Input data:
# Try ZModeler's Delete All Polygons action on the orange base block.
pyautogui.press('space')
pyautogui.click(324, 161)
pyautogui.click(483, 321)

Description of the task:
When a line in the material above holds the word "click", copy that line.

Expected output:
pyautogui.click(324, 161)
pyautogui.click(483, 321)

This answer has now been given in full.